Evvela filmin director koltuğunda NBC değil de misal XYZ olsa, değil yorum yazmak, izleme zahmetinde bile bulunmayacak yüzde doksanlık bir kesimin varlığını kimse inkar etmeyecektir sanırım. Oyuncuların içinde Yılmaz Erdoğan'ı görüp hele bi izleyelim, bakalım bu da neymiş diyenler, filmin sonuna kadar gülmeyi bekleyip gülemediklerine yanmalarını ise es geçiyorum.
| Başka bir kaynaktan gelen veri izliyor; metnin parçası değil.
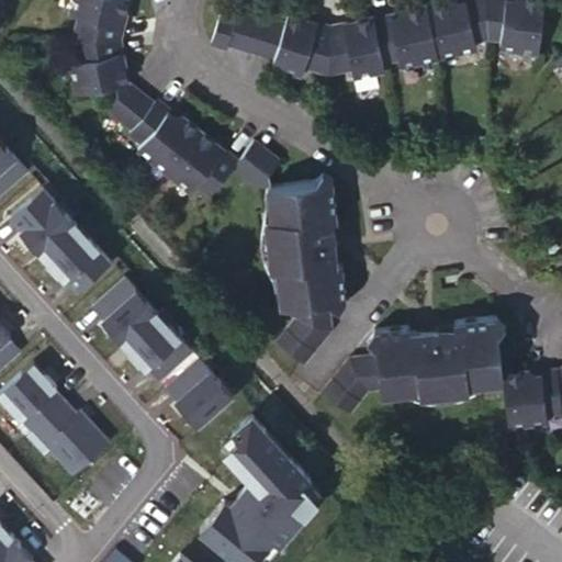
[(75,43),(116,44),(123,19),(125,19),(131,2),(124,0),(74,0),(70,18),(80,21),(75,43)]
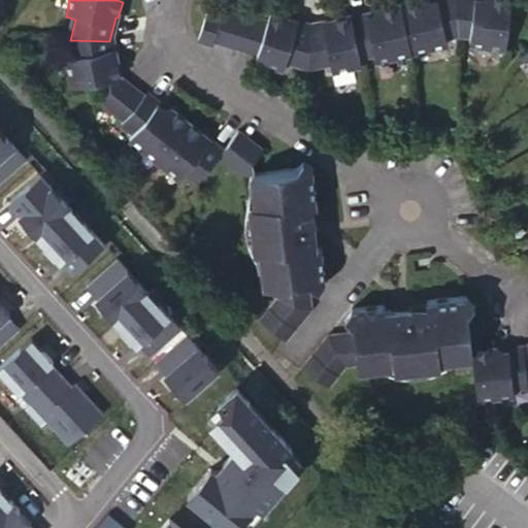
[(460,38),(458,0),(456,0),(427,6),(427,2),(402,8),(414,57),(449,48),(448,41),(460,38)]
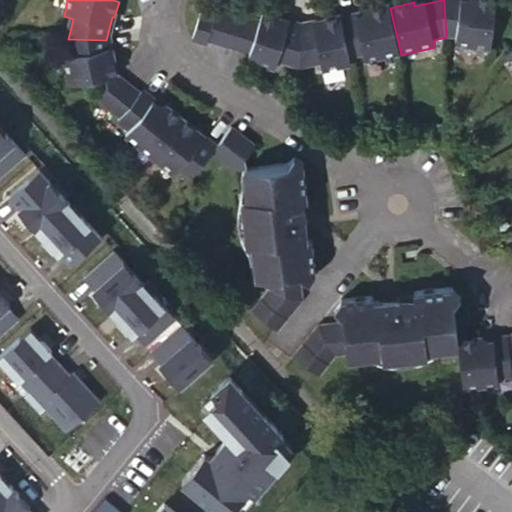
[(474,0),(474,3),(446,0),(444,0),(446,37),(458,39),(457,45),(491,49),(498,1),(488,0),(474,0)]
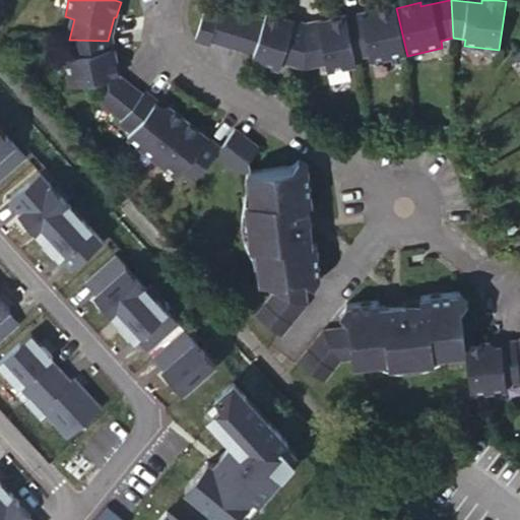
[(407,56),(396,8),(374,12),(375,17),(347,22),(355,61),(371,58),(372,64),(407,56)]
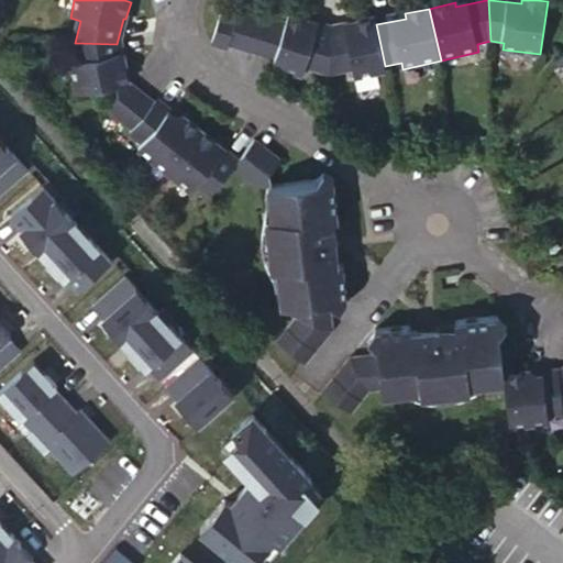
[(276,62),(287,31),(239,15),(236,21),(221,15),(211,46),(229,53),(230,47),(276,62)]
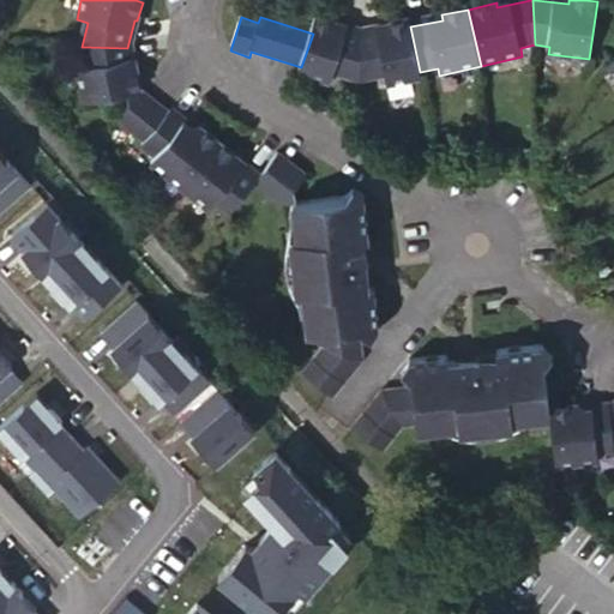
[(361,83),(363,36),(332,29),(335,24),(317,19),(313,34),(301,67),(299,74),(331,85),(333,76),(361,83)]
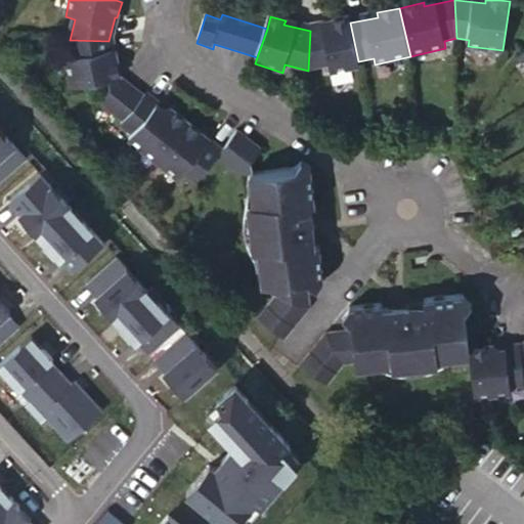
[(358,61),(350,23),(350,18),(334,22),(335,26),(310,31),(308,71),(329,66),(331,75),(360,69),(358,61)]
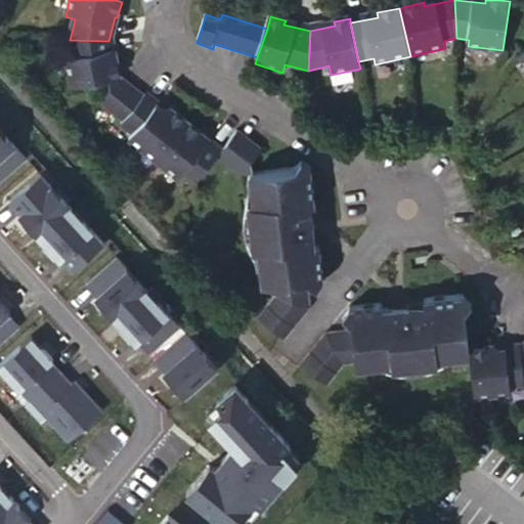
[(71,90),(107,83),(121,81),(119,66),(115,67),(108,41),(70,40),(73,59),(64,61),(71,90)]
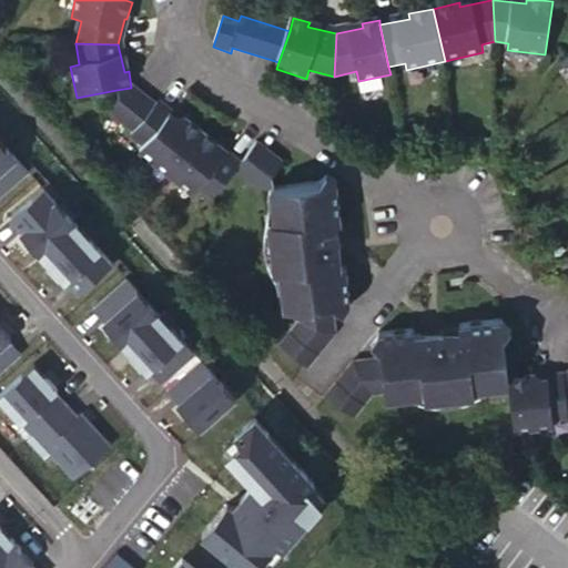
[(111,113),(135,133),(155,108),(131,88),(117,90),(120,103),(111,113)]
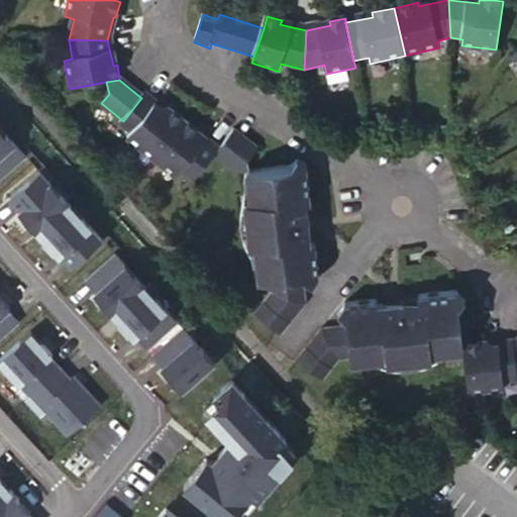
[(239,174),(249,175),(249,163),(259,150),(234,132),(218,153),(196,136),(198,133),(169,111),(167,114),(143,95),(141,98),(123,121),(120,126),(132,135),(128,140),(184,184),(188,178),(195,183),(216,157),(239,174)]
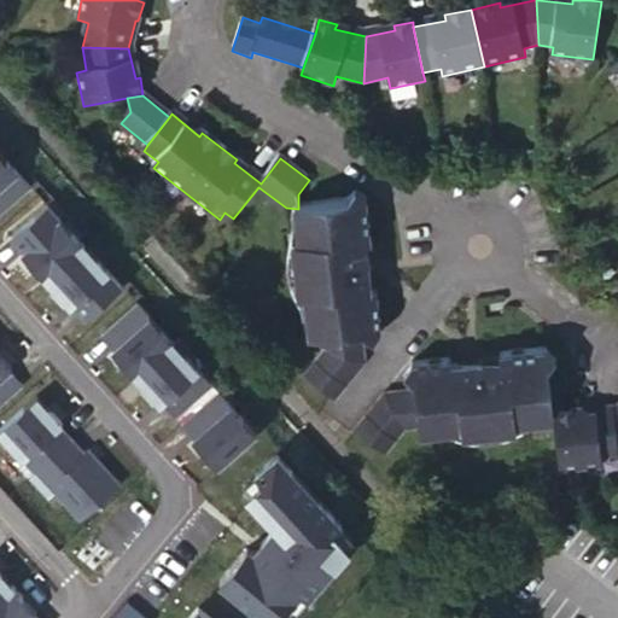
[(0,150),(0,211),(31,184),(0,150)]
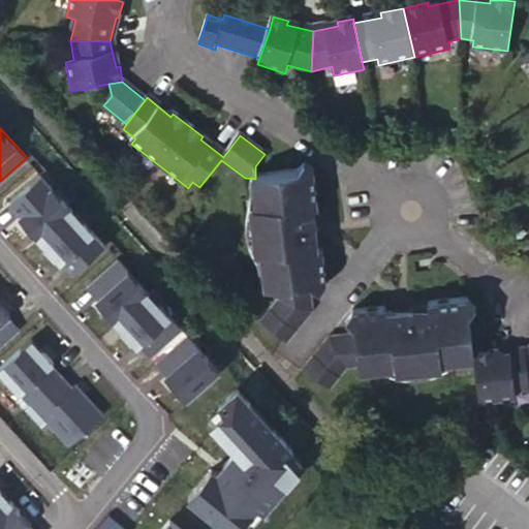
[(299,175),(255,179),(258,205),(259,210),(253,211),(255,227),(262,227),(267,262),(270,290),(279,290),(309,286),(310,285),(313,288),(327,286),(328,283),(324,251),(318,252),(313,210),(319,210),(315,173),(312,169),(299,172),(299,175)]
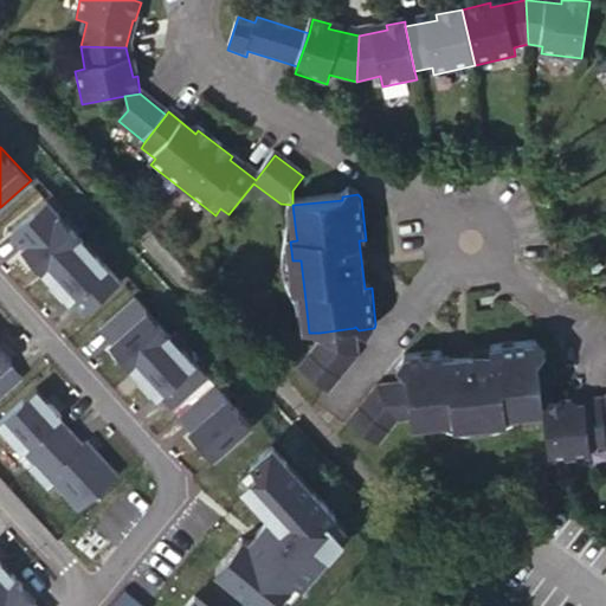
[(43,195),(7,227),(20,242),(18,243),(66,296),(69,294),(81,307),(116,275),(43,195)]
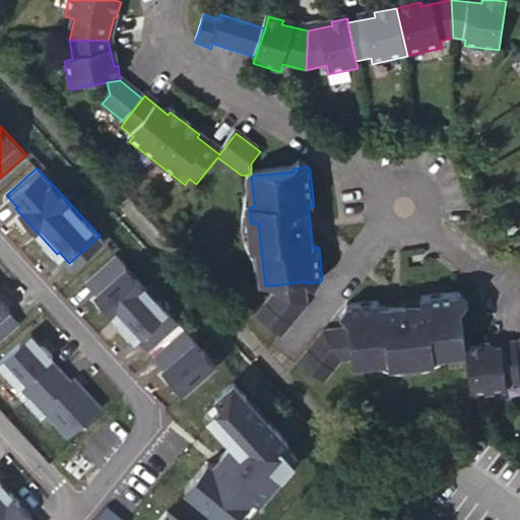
[(255,206),(254,201),(246,202),(243,215),(243,220),(246,242),(255,258),(262,258),(258,223),(251,223),(249,207),(255,206)]
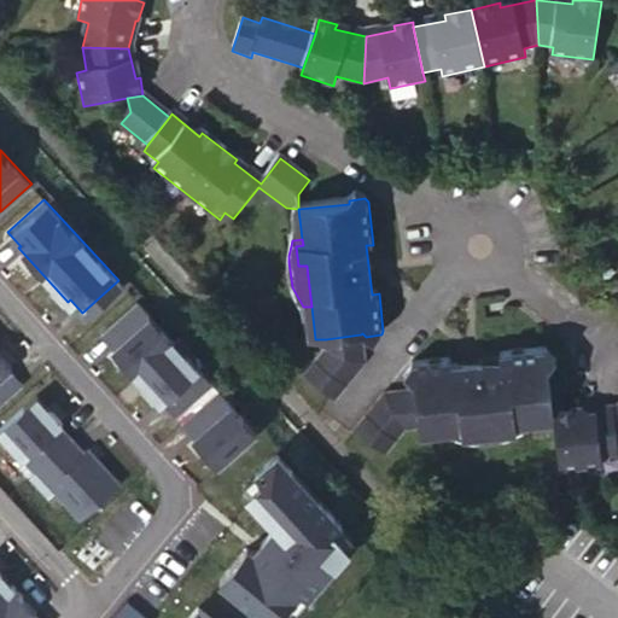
[(134,296),(98,330),(110,343),(108,345),(157,400),(159,397),(172,412),(209,378),(134,296)]
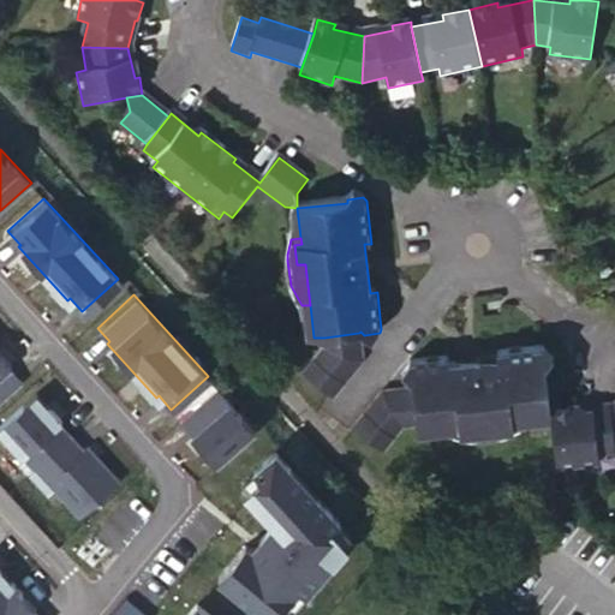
[(364,363),(359,333),(324,338),(327,352),(306,378),(333,401),(364,363)]
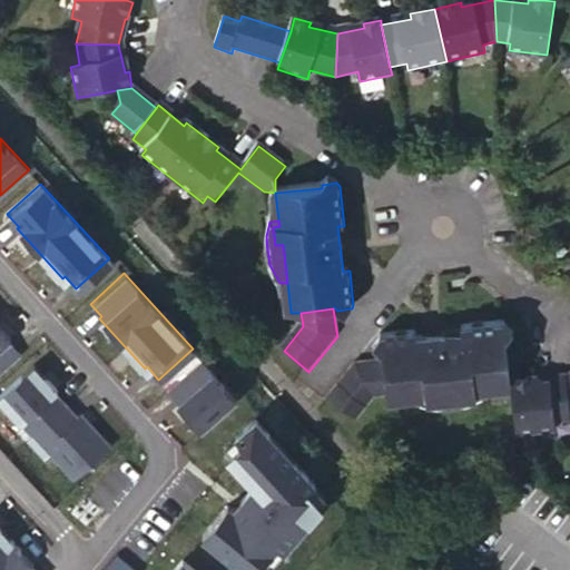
[(484,390),(514,387),(513,383),(508,343),(509,340),(508,326),(505,324),(464,330),(464,335),(420,341),(419,334),(383,337),(381,341),(383,353),(385,356),(386,363),(389,396),(390,402),(422,399),(459,393),(460,401),(480,399),(479,392),(484,390)]
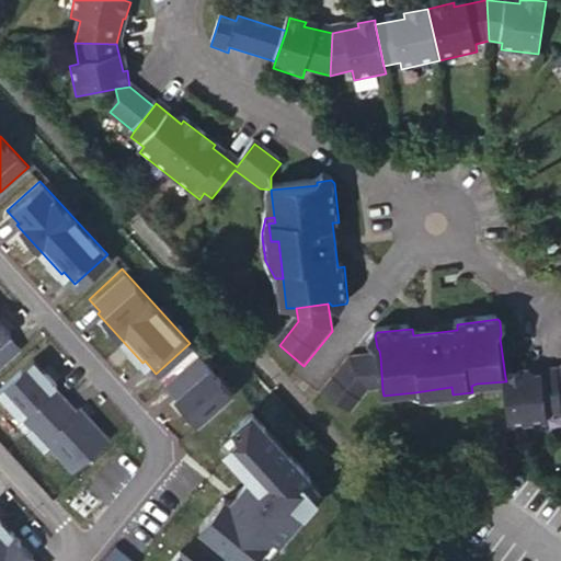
[(0,366),(21,347),(9,336),(11,333),(0,320),(0,366)]
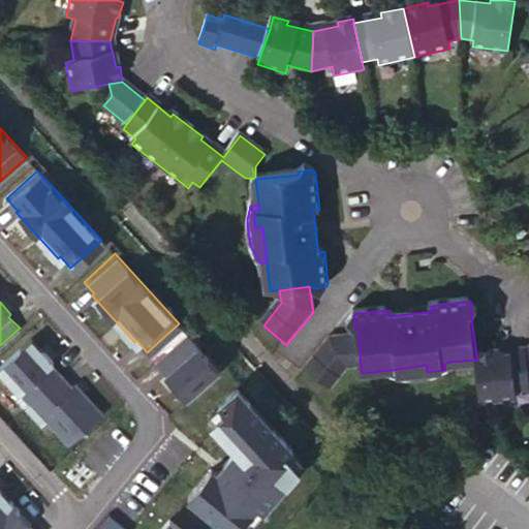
[(217,366),(184,329),(152,359),(163,370),(161,372),(184,396),(217,366)]
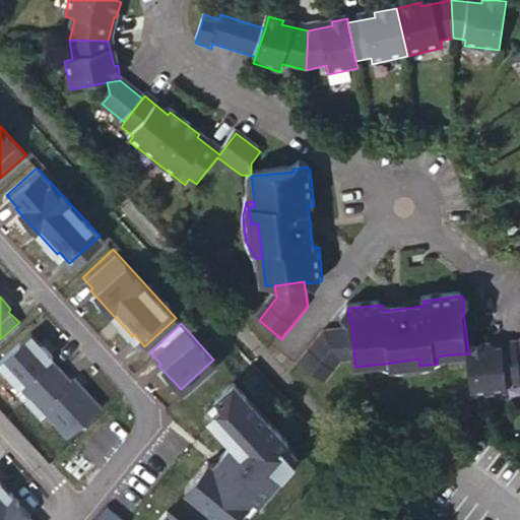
[(47,413),(68,437),(102,405),(75,377),(71,380),(51,358),(53,355),(30,331),(0,361),(0,364),(30,396),(25,400),(42,418),(47,413)]
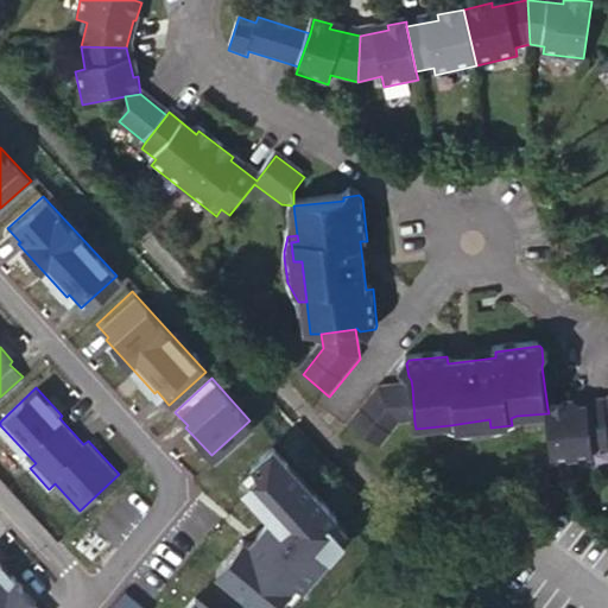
[(415,423),(412,387),(382,391),(352,429),(380,451),(401,425),(415,423)]
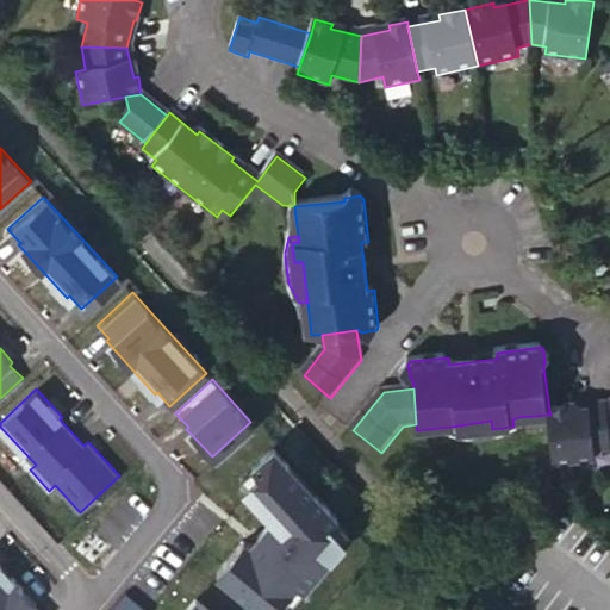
[(597,455),(609,453),(609,427),(608,409),(577,414),(576,406),(549,410),(551,415),(556,468),(598,464),(597,455)]
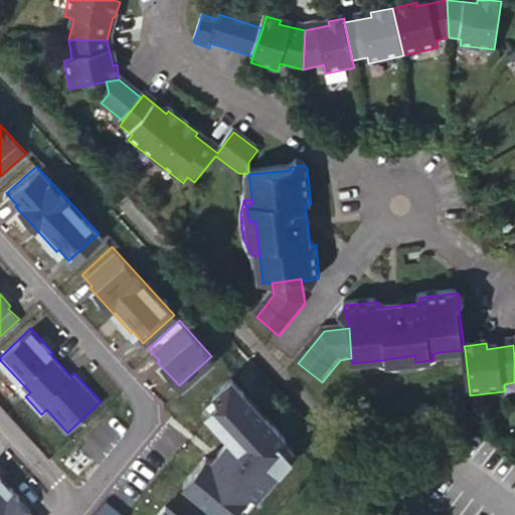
[(439,361),(438,352),(433,354),(434,360),(415,362),(414,355),(381,360),(382,367),(402,370),(414,369),(427,367),(433,365),(439,361)]
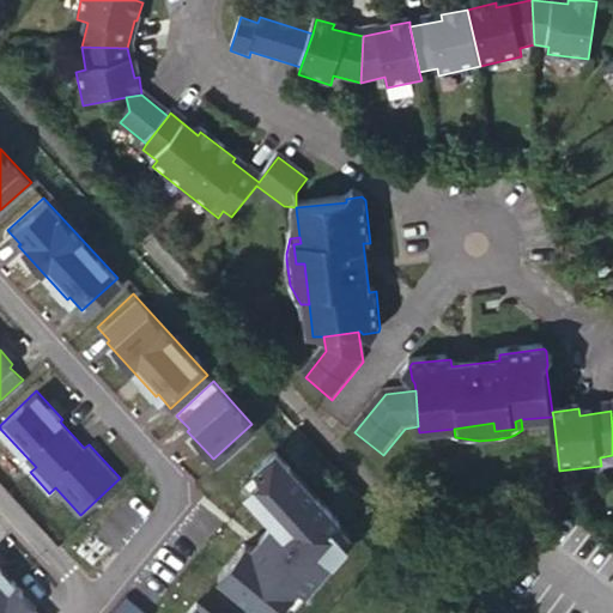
[(339,519),(274,449),(254,468),(259,474),(244,489),(273,521),(252,547),(246,542),(219,576),(263,612),(275,612),(298,586),(307,592),(347,541),(332,525),(339,519)]
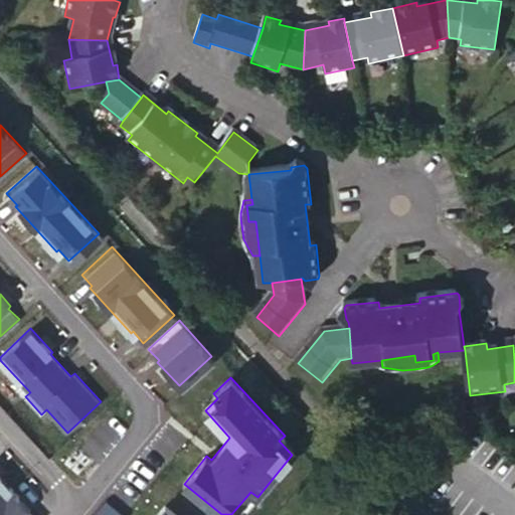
[(0,514),(34,514),(29,509),(31,507),(0,473),(0,514)]
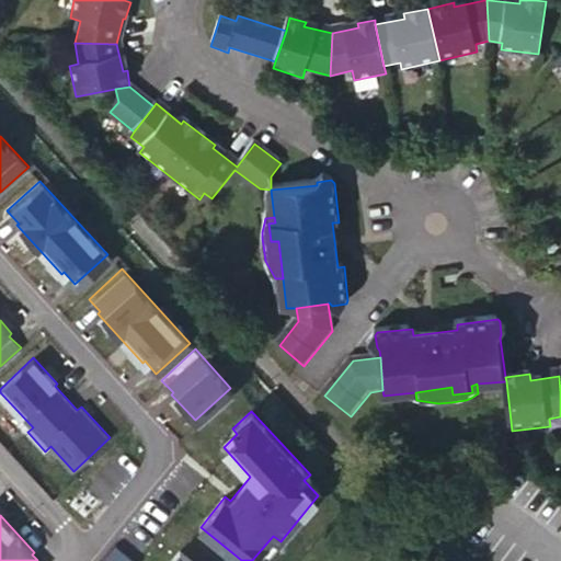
[(137,560),(116,544),(101,560),(137,560)]
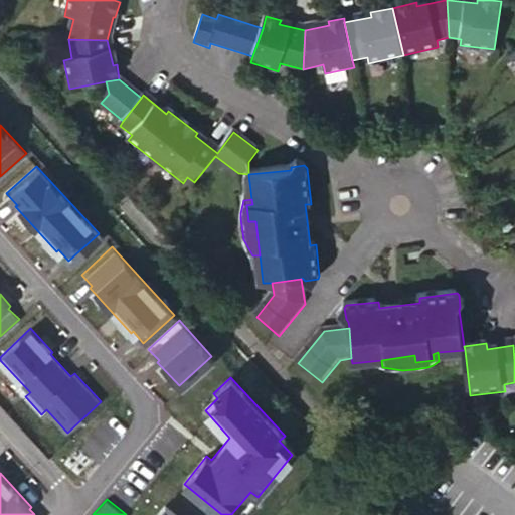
[(177,514),(166,505),(157,514),(177,514)]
Ki bunlar bilmezler bu adam aylarca Amerika'larda bu film için acemi bir talebe gibi kurs görüp eğitim almış, Nuri üstadın filminden, ustasından bir şeyler kapmanın telaşındaki bir çırak gibi çırpındığını. Karakterleri ete kemiğe büründürmenin resmini çekip, 9:16 ekranda bize aksettiren, kazma-küreğinden, savcısına kadar oyuncu kadrosunun ne büyük bir çabanın ürünü olduklarını kimse gözardı edemez. Oyunculuk, şapka çıkartılacak, boyun eğdirecek, saygı duruşuna dizdirecek cinsten. Yönetmen elindeki senaryo ile, üzerine düşeni harfi harfine yerine getirmiş, bir yaprağın rüzgardaki devinimini bile kaçırmadan kadraja hapsetmiş, profesyonel sinemanın bütün enstrümanlarını bir potada eritip, sanat şaheseri fotografik sahnelerle bizi en beklemediğimiz anda, ensemizden tutup gerçekleğin denizinde boğulma noktasına getirmeyi başarabilmiştir. Biz bu filmde gerçeği hissediyor, Muhtar'ın inanılmaz diyaloğuyla, yenilen etin gerçekten kuzu eti olduğunun tadına varıyorsak; daldan düşen elma, hepimizi meçhule giden bir yolculuğa çıkarıp peşinden sürüklüyorsa; rüzgarın uçurduğu boş bidon bir süre dolanıp ve nihayetinde tökezleyip kalıyorsa belirsiz bir noktada; kendini onun yerine koyda konuş mantalitesiyle, katile bile zaman zaman hak verip cinayeti işleyenin biz olduğunu bizzat bize düşündürtüyorsa; sıkılıyorsak katilinin belli olduğu bir cesedi aramaktan, tepelerin ardından yılan gibi kıvrılan yollarda dakikalarca bir aracın gelmesini ebedi bir terbiye ile bekliyorsak dostlar, işte bu hayattır, bu gözümüze sokulan gerçekliktir, bu biziz diyebiliyorsak o film artık bir kült yapım, bir başyapıt, bir şaheserdir...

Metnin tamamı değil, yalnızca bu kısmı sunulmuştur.